*PROBLEM*
Copy out the entries that follow exactly, leaving out the pictures.

====================

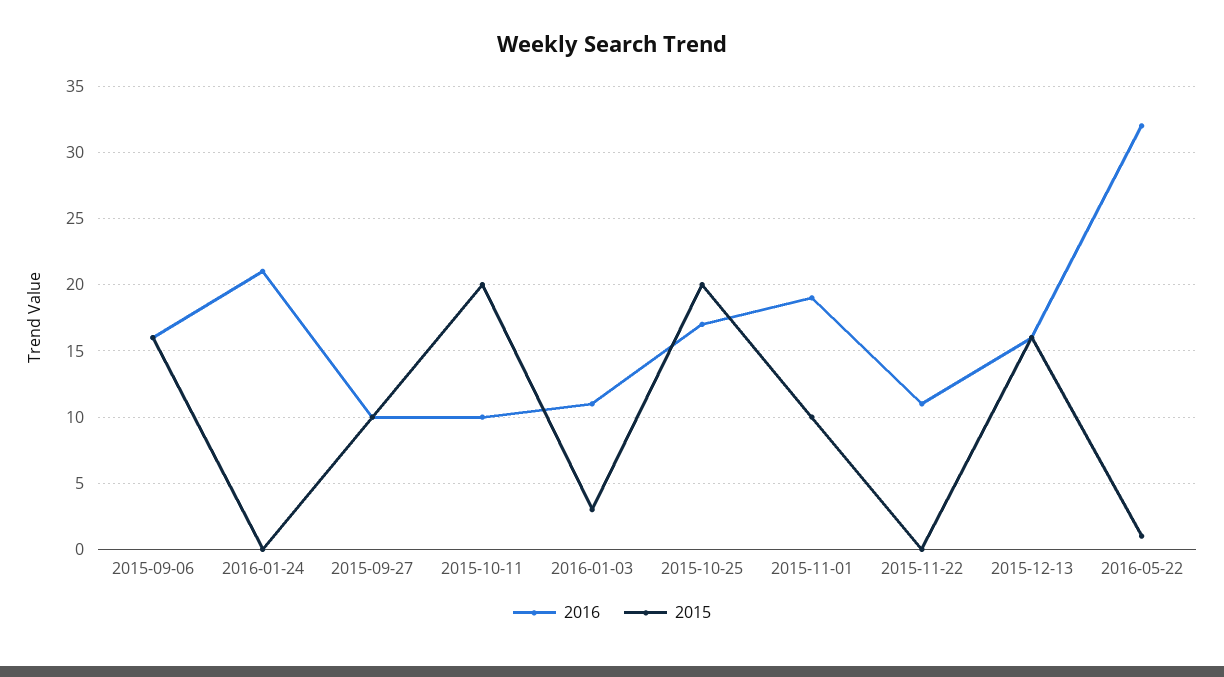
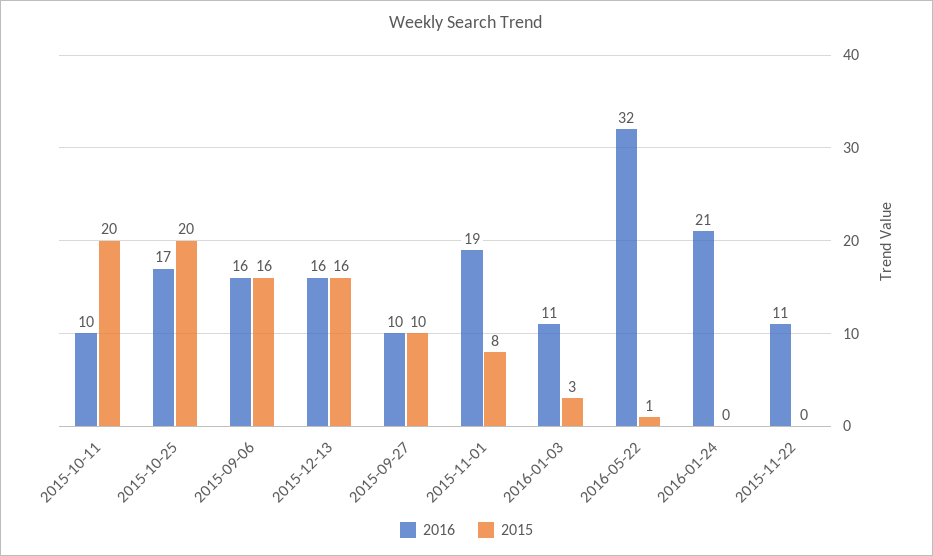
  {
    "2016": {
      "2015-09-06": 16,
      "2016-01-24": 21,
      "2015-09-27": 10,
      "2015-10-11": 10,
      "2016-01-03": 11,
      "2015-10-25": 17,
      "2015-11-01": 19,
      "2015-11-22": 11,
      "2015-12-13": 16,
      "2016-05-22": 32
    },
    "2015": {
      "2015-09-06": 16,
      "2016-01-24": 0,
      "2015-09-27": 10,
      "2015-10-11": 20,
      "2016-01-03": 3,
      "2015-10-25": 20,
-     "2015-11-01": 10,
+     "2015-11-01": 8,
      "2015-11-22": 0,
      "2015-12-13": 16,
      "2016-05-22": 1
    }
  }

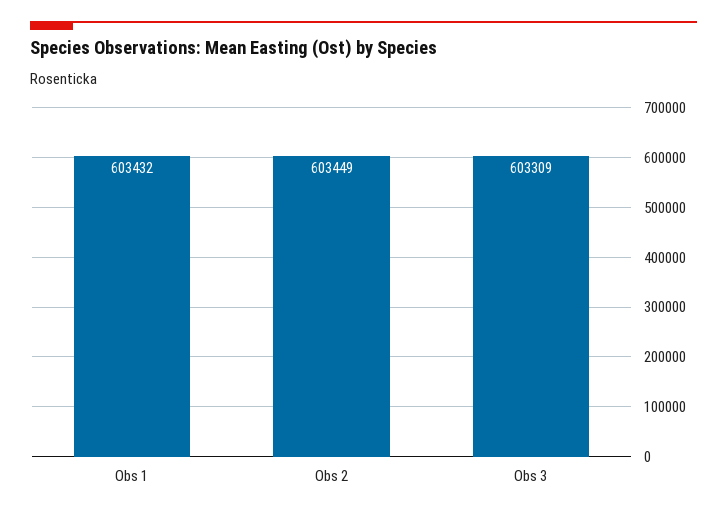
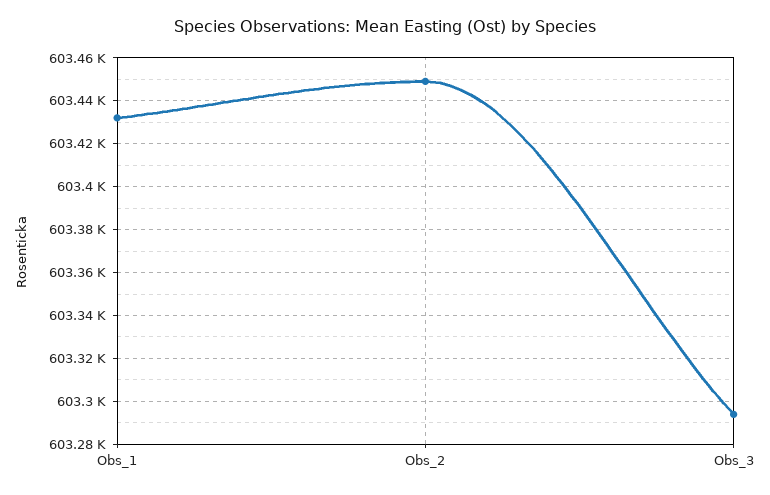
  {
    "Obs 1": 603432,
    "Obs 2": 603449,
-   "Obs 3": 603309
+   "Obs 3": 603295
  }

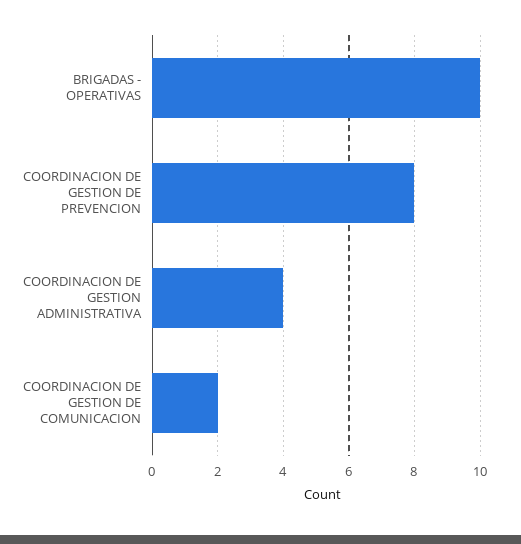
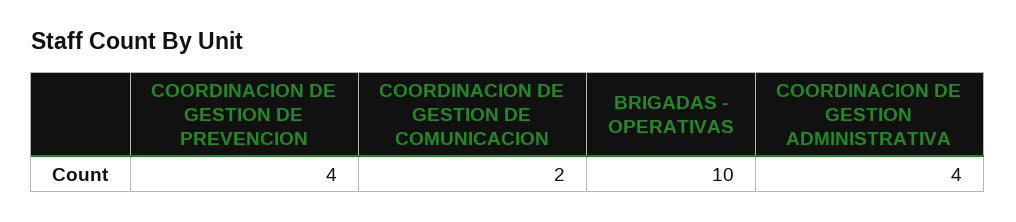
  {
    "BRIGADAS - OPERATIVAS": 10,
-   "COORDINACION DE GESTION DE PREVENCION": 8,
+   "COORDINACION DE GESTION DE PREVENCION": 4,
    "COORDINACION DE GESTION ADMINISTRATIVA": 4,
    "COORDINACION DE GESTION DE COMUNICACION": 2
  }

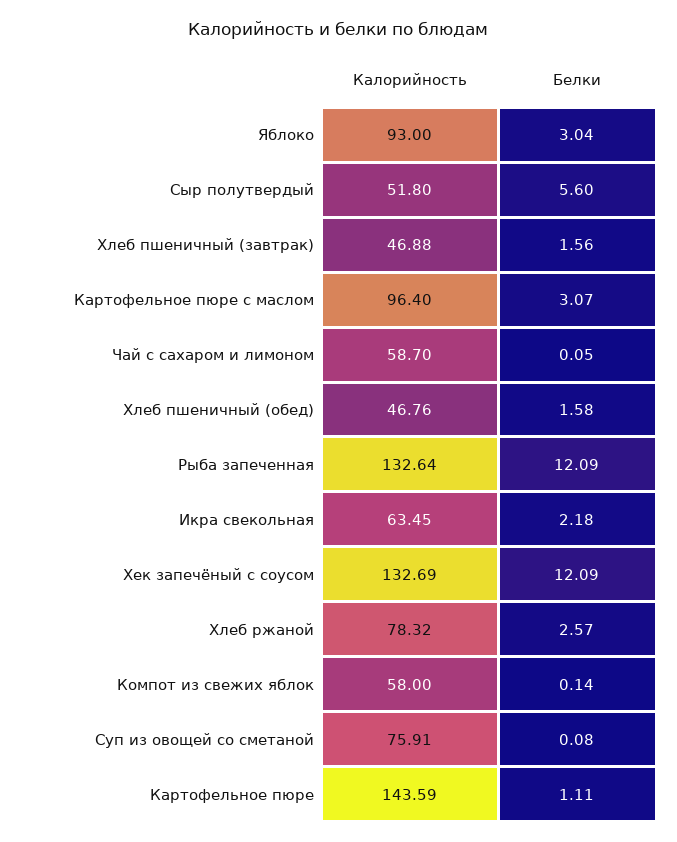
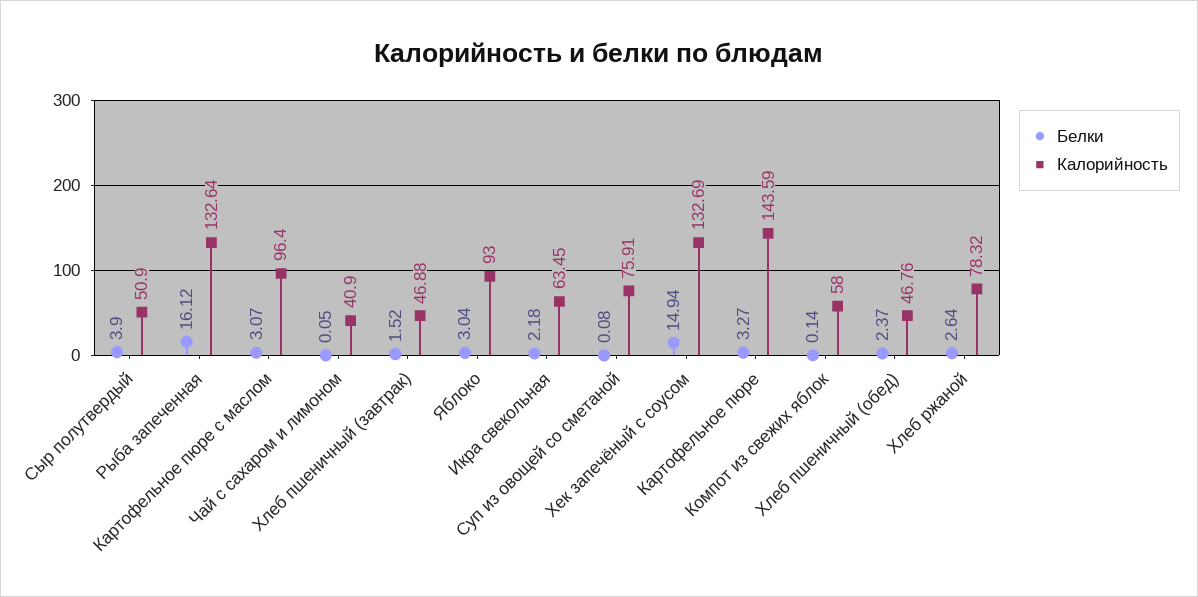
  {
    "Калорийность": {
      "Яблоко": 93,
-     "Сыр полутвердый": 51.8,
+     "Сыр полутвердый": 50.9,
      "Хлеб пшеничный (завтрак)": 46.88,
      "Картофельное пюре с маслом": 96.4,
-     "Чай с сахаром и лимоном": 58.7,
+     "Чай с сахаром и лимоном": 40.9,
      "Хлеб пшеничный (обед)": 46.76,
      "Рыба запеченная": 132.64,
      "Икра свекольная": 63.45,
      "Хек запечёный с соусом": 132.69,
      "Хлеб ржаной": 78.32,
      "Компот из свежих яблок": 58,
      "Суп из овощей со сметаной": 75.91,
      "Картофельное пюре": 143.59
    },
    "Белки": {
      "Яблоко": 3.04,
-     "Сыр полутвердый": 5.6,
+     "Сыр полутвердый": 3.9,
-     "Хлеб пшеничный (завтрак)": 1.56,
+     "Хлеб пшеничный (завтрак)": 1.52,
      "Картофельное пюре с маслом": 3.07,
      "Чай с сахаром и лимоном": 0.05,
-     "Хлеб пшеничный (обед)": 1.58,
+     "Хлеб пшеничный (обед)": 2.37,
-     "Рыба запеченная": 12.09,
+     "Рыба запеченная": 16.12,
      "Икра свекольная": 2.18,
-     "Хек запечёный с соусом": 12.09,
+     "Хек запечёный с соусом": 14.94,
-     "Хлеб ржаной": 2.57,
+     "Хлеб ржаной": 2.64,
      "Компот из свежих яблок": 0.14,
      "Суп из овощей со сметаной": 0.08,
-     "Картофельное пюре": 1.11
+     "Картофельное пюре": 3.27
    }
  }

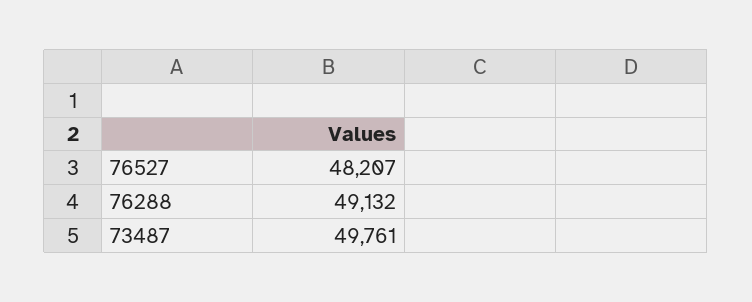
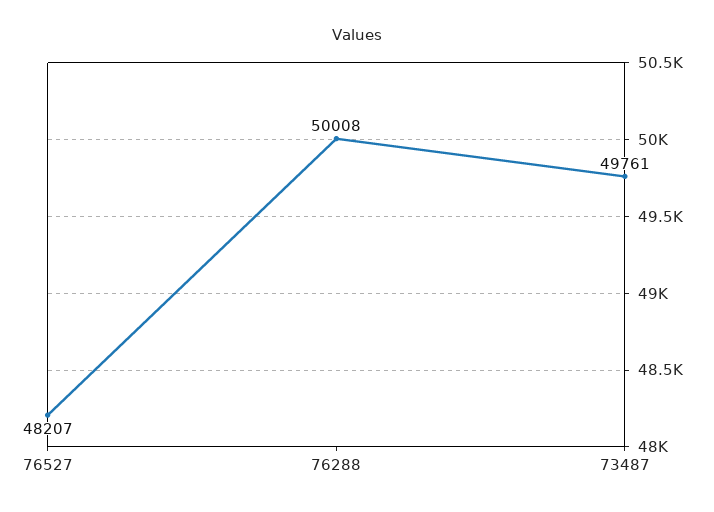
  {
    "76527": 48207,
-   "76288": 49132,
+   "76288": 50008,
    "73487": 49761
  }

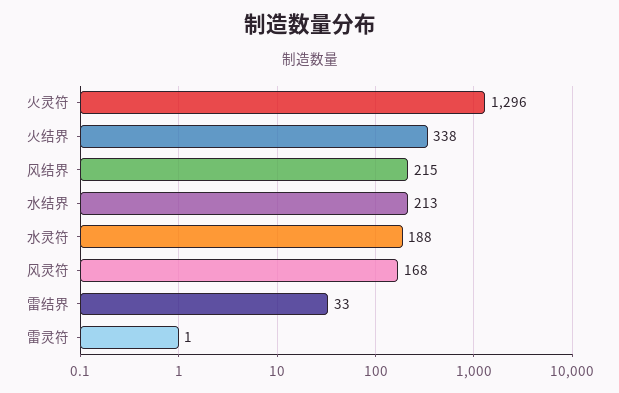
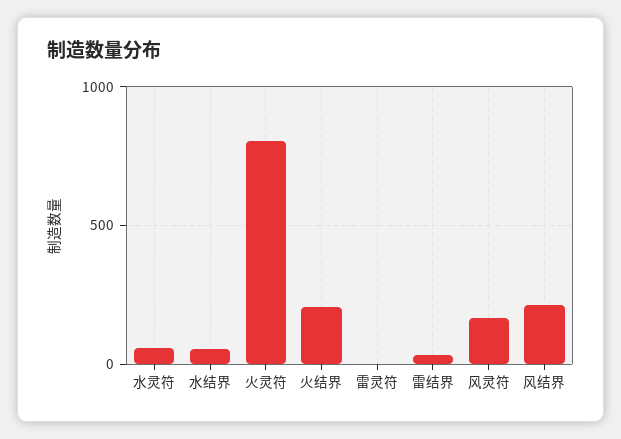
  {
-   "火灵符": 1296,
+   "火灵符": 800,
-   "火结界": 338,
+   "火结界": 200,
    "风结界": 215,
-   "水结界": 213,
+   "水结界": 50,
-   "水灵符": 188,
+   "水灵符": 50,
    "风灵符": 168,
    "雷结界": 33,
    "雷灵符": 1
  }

====================

*SOLUTION TO THIS TASK*
  {
    "2016": {
      "2015-09-06": 16,
      "2016-01-24": 21,
      "2015-09-27": 10,
      "2015-10-11": 10,
      "2016-01-03": 11,
      "2015-10-25": 17,
      "2015-11-01": 19,
      "2015-11-22": 11,
      "2015-12-13": 16,
      "2016-05-22": 32
    },
    "2015": {
      "2015-09-06": 16,
      "2016-01-24": 0,
      "2015-09-27": 10,
      "2015-10-11": 20,
      "2016-01-03": 3,
      "2015-10-25": 20,
-     "2015-11-01": 10,
+     "2015-11-01": 8,
      "2015-11-22": 0,
      "2015-12-13": 16,
      "2016-05-22": 1
    }
  }

  {
    "Obs 1": 603432,
    "Obs 2": 603449,
-   "Obs 3": 603309
+   "Obs 3": 603295
  }

  {
    "BRIGADAS - OPERATIVAS": 10,
-   "COORDINACION DE GESTION DE PREVENCION": 8,
+   "COORDINACION DE GESTION DE PREVENCION": 4,
    "COORDINACION DE GESTION ADMINISTRATIVA": 4,
    "COORDINACION DE GESTION DE COMUNICACION": 2
  }

  {
    "Калорийность": {
      "Яблоко": 93,
-     "Сыр полутвердый": 51.8,
+     "Сыр полутвердый": 50.9,
      "Хлеб пшеничный (завтрак)": 46.88,
      "Картофельное пюре с маслом": 96.4,
-     "Чай с сахаром и лимоном": 58.7,
+     "Чай с сахаром и лимоном": 40.9,
      "Хлеб пшеничный (обед)": 46.76,
      "Рыба запеченная": 132.64,
      "Икра свекольная": 63.45,
      "Хек запечёный с соусом": 132.69,
      "Хлеб ржаной": 78.32,
      "Компот из свежих яблок": 58,
      "Суп из овощей со сметаной": 75.91,
      "Картофельное пюре": 143.59
    },
    "Белки": {
      "Яблоко": 3.04,
-     "Сыр полутвердый": 5.6,
+     "Сыр полутвердый": 3.9,
-     "Хлеб пшеничный (завтрак)": 1.56,
+     "Хлеб пшеничный (завтрак)": 1.52,
      "Картофельное пюре с маслом": 3.07,
      "Чай с сахаром и лимоном": 0.05,
-     "Хлеб пшеничный (обед)": 1.58,
+     "Хлеб пшеничный (обед)": 2.37,
-     "Рыба запеченная": 12.09,
+     "Рыба запеченная": 16.12,
      "Икра свекольная": 2.18,
-     "Хек запечёный с соусом": 12.09,
+     "Хек запечёный с соусом": 14.94,
-     "Хлеб ржаной": 2.57,
+     "Хлеб ржаной": 2.64,
      "Компот из свежих яблок": 0.14,
      "Суп из овощей со сметаной": 0.08,
-     "Картофельное пюре": 1.11
+     "Картофельное пюре": 3.27
    }
  }

  {
    "76527": 48207,
-   "76288": 49132,
+   "76288": 50008,
    "73487": 49761
  }

  {
-   "火灵符": 1296,
+   "火灵符": 800,
-   "火结界": 338,
+   "火结界": 200,
    "风结界": 215,
-   "水结界": 213,
+   "水结界": 50,
-   "水灵符": 188,
+   "水灵符": 50,
    "风灵符": 168,
    "雷结界": 33,
    "雷灵符": 1
  }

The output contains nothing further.